眉の上の皺が、朝の光の中で、いつもより深く見えた。
「何を」
ソウが屈みかけて、手元を覗き込んだ。
バアの隣に、根のついた小さな苗が、四つ並べてあった。
葉の形に、ソウは見覚えがあった。集落の端の、バアが昔から植えておく一画で育っていた、咳に効くという葉。それから、傷口に当てると治りが早くなる、別の種類の葉。
「お前さんがやっとることを見ておったらな」
バアが、苗の根元の土を指でほぐしながら、ゆっくり言った。
「いつもの端に並べとる薬草を、今年は土を耕して、きちんと列に並べてみようと思ってな」
ソウはすぐに、返事をしなかった。
バアの掌が、苗の根を掘った穴の中に置いた。
周りに土を寄せ、軽く押さえる。動きは遅い。だが、迷いがなかった。誰かに手順を教わって覚えた、という動きではない。バアが長く続けてきた薬草の半栽培の手つきに、土を耕して種を入れるソウの畑の形が、横から重ねられていた。
ソウは、自分の喉の奥がわずかに熱くなるのを感じた。
山で集めたものを、集落の端にただ挿しておくだけだった。それが、バアの長年の半栽培だった。
今年は、土を耕し、列を整え、苗を並べる形に、バアは、自分の手で一段進めていた。ソウの手元を横で見てきた一年半が、バアのもとからの手つきに、別の形を足していた。
知恵は、行き来する。
その言葉が、ソウの口の中で形になった。
声に出さなかった。
口の中で確かめるだけで、十分だった。
「お前が変えたんじゃよ、この集落を」
バアが、二つ目の苗を植えながら、こちらを見ずに言った。
ソウは、首をわずかに横に振った。
「俺は、何も」
「変えたんじゃ」
バアの声は、強くも弱くもなかった。
ただ、こちらの否定を最初から数に入れていない、という低さだった。
その時、バアが、肩をわずかに前に丸めた。
咳が出た。
短い咳だった。
二つ続けて。それから、一つ。バアは、自分の口の前に、土のついていない方の手の甲を当てて、咳が収まるのを待った。
ソウは、その音を聞いた。
五日前にも、聞いた。
夜の焚き火の脇で、バアが薪をくべながら、同じ間隔で同じ深さの咳をしていた。あの時も、こんなふうにすぐに収まった。
ソウは、頭の片隅に、その重なりを置いた。
「しつこいねえ」
バアが、咳を払うように口の端で笑った。
「年寄りの咳じゃ。気にせんでくれ」
ソウは頷くしかなかった。
頷きながら、頭の片隅の置いた場所が消えないように、もう一度、印をつけ直した。
バアはそれきり、咳のことには触れず、三つ目の苗の根を土の中に埋めた。
*
ソウは、薬草の苗の列から、視線を畑の方へ移した。
第一の畑で、葉が風に揺れていた。
第二の畑の畝は、川からの光を受けて、葉の縁が銀色に光っていた。第三の畑の北側八列も、同じ風の中で揺れている。南端の二列だけが揺れずに黄色いまま、伏せていた。
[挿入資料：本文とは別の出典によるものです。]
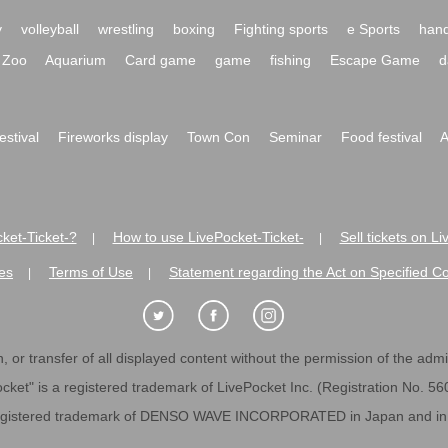
y
volleyball
wrestling
boxing
Fighting sports
e Sports
hand
Zoo
Aquarium
Card game
game
fishing
Escape Game
d
festival
Fireworks display
Town Con
Seminar
Food festival
A
ket-Ticket-?
How to use LivePocket-Ticket-
Sell tickets on L
|
|
es
Terms of Use
Statement regarding the Act on Specified C
|
|
 or transfer of all displayed content without the permission of the admini
cket" is a registered trademark of LivePocket Inc. (Registration No. 5
egistered trademark of DENSO WAVE INCORPORATED in Japan and in o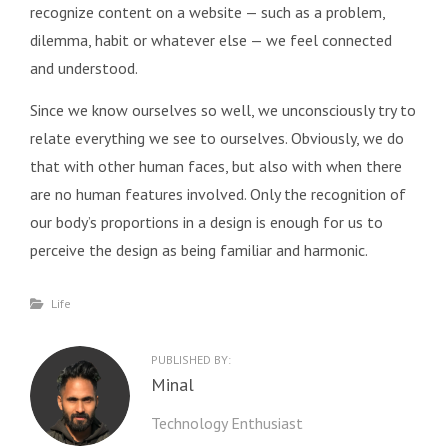
recognize content on a website — such as a problem,
dilemma, habit or whatever else — we feel connected
and understood.
Since we know ourselves so well, we unconsciously try to
relate everything we see to ourselves. Obviously, we do
that with other human faces, but also with when there
are no human features involved. Only the recognition of
our body’s proportions in a design is enough for us to
perceive the design as being familiar and harmonic.
Categories
Life
PUBLISHED BY:
Author:
Minal
Technology Enthusiast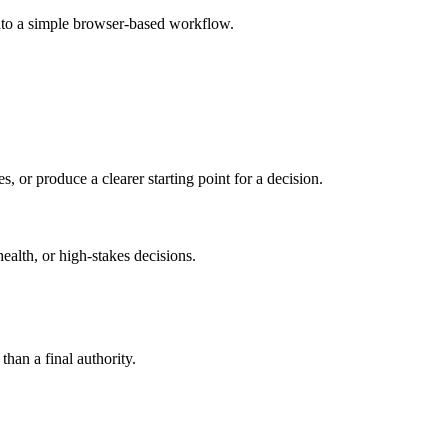
into a simple browser-based workflow.
s, or produce a clearer starting point for a decision.
health, or high-stakes decisions.
than a final authority.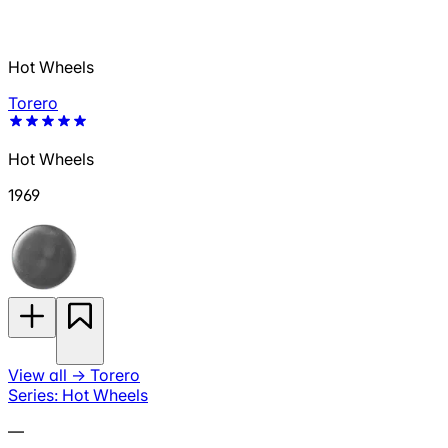
Hot Wheels
Torero
Hot Wheels
1969
View all
→
Torero
Series: Hot Wheels
—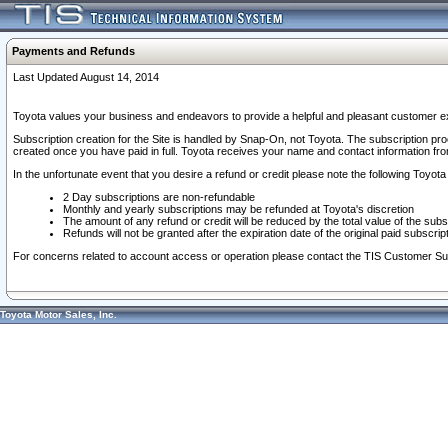
Payments and Refunds
Last Updated August 14, 2014
Toyota values your business and endeavors to provide a helpful and pleasant customer ex
Subscription creation for the Site is handled by Snap-On, not Toyota. The subscription pr
created once you have paid in full. Toyota receives your name and contact information fr
In the unfortunate event that you desire a refund or credit please note the following Toyota 
2 Day subscriptions are non-refundable
Monthly and yearly subscriptions may be refunded at Toyota's discretion
The amount of any refund or credit will be reduced by the total value of the subs
Refunds will not be granted after the expiration date of the original paid subscript
For concerns related to account access or operation please contact the TIS Customer Su
Toyota Motor Sales, Inc.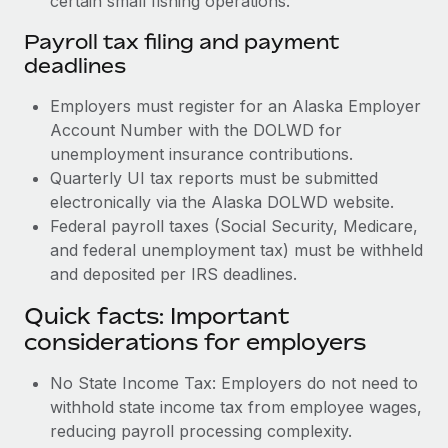
certain small fishing operations.
Payroll tax filing and payment
deadlines
Employers must register for an Alaska Employer
Account Number with the DOLWD for
unemployment insurance contributions.
Quarterly UI tax reports must be submitted
electronically via the Alaska DOLWD website.
Federal payroll taxes (Social Security, Medicare,
and federal unemployment tax) must be withheld
and deposited per IRS deadlines.
Quick facts: Important
considerations for employers
No State Income Tax: Employers do not need to
withhold state income tax from employee wages,
reducing payroll processing complexity.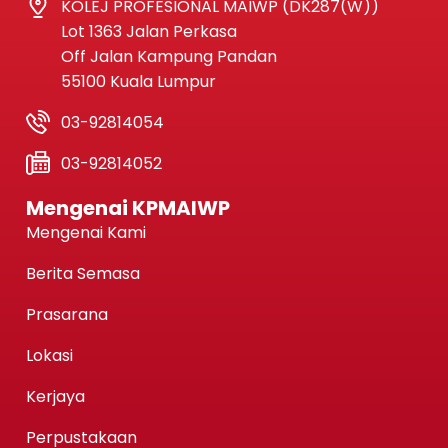
KOLEJ PROFESIONAL MAIWP (DK287(W))
Lot 1363 Jalan Perkasa
Off Jalan Kampung Pandan
55100 Kuala Lumpur
03-92814054
03-92814052
Mengenai KPMAIWP
Mengenai Kami
Berita Semasa
Prasarana
Lokasi
Kerjaya
Perpustakaan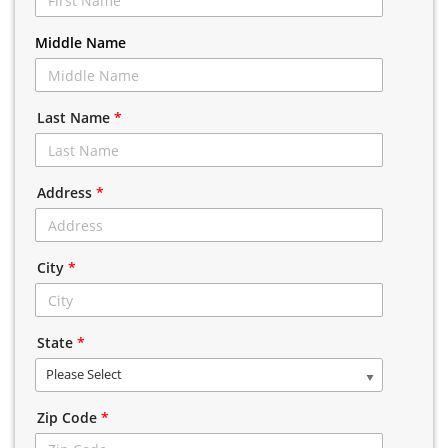
Middle Name
Last Name
*
Address
*
City
*
State
*
Please Select
Zip Code
*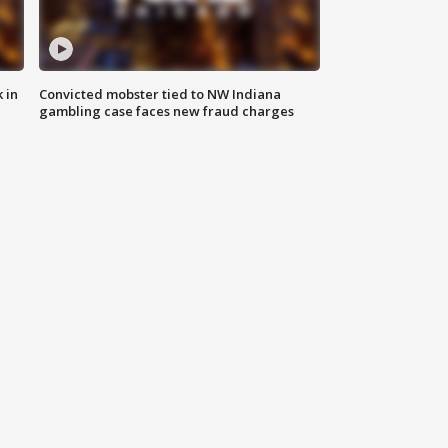
 in
Convicted mobster tied to NW Indiana
gambling case faces new fraud charges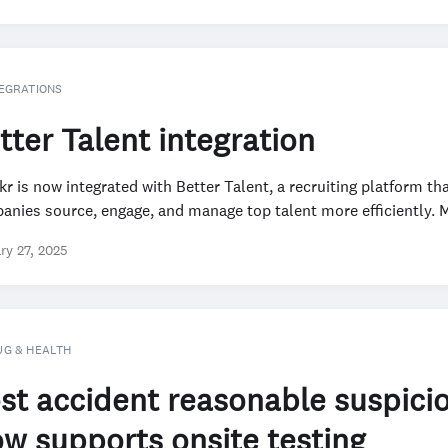
EGRATIONS
tter Talent integration
r is now integrated with Better Talent, a recruiting platform th
nies source, engage, and manage top talent more efficiently. M
ry 27, 2025
UG & HEALTH
st accident reasonable suspici
w supports onsite testing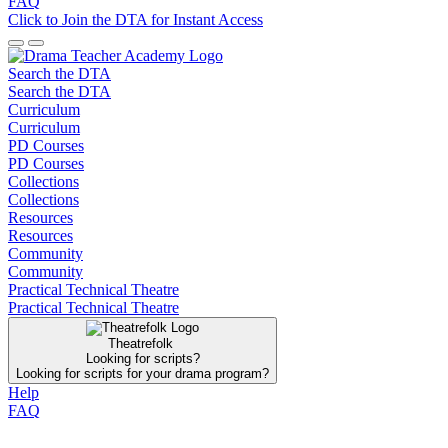
FAQ
Click to Join the DTA for Instant Access
Search the DTA
Search the DTA
Curriculum
Curriculum
PD Courses
PD Courses
Collections
Collections
Resources
Resources
Community
Community
Practical Technical Theatre
Practical Technical Theatre
Theatrefolk
Looking for scripts?
Looking for scripts for your drama program?
Help
FAQ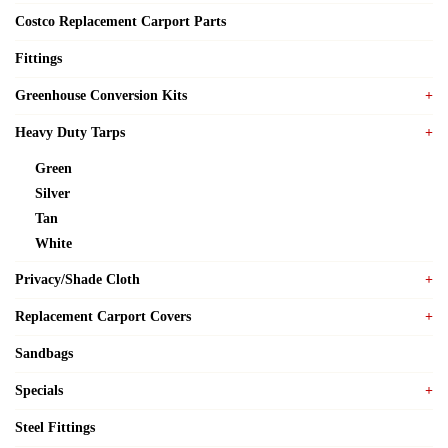
Costco Replacement Carport Parts
Fittings
Greenhouse Conversion Kits
Heavy Duty Tarps
Green
Silver
Tan
White
Privacy/Shade Cloth
Replacement Carport Covers
Sandbags
Specials
Steel Fittings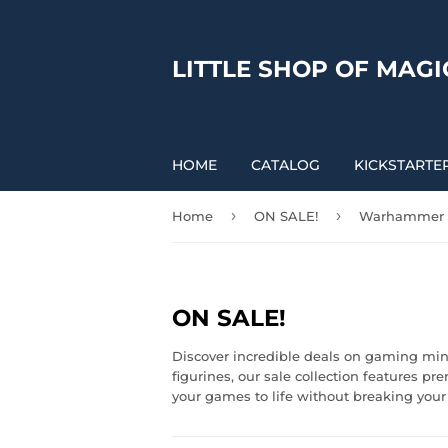
LITTLE SHOP OF MAGI
HOME
CATALOG
KICKSTARTE
›
›
Home
ON SALE!
Warhammer
ON SALE!
Discover incredible deals on gaming min
figurines, our sale collection features p
your games to life without breaking your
道具小屋の方からはまた、石を削る音が聞こえ始めていた。
今度は間隔が短い。テツが、鎌の刃の穴の位置を、もう探り始めている音だった。
バアの薬草の苗が、土の上に四つ、行儀よく並んでいた。
苗の葉はまだ小さい。だが、根はもう、この畑の土の中に入っていた。
ソウは立ったまま、そのすべてを目で順番に追った。
テツの手が、石を削る。
バアの手が、薬草を埋める。
自分の手は——次に、何を整えるのか。
風が、畑の上をもう一度通った。
葉と葉が軽く擦れる音が、ソウの耳の中でしばらく残った。
それぞれの作り方が少しずつ、この集落を変え始めている。
その変化は、ソウ一人の手の中ではなく、もう別の場所にも、芽吹いていた。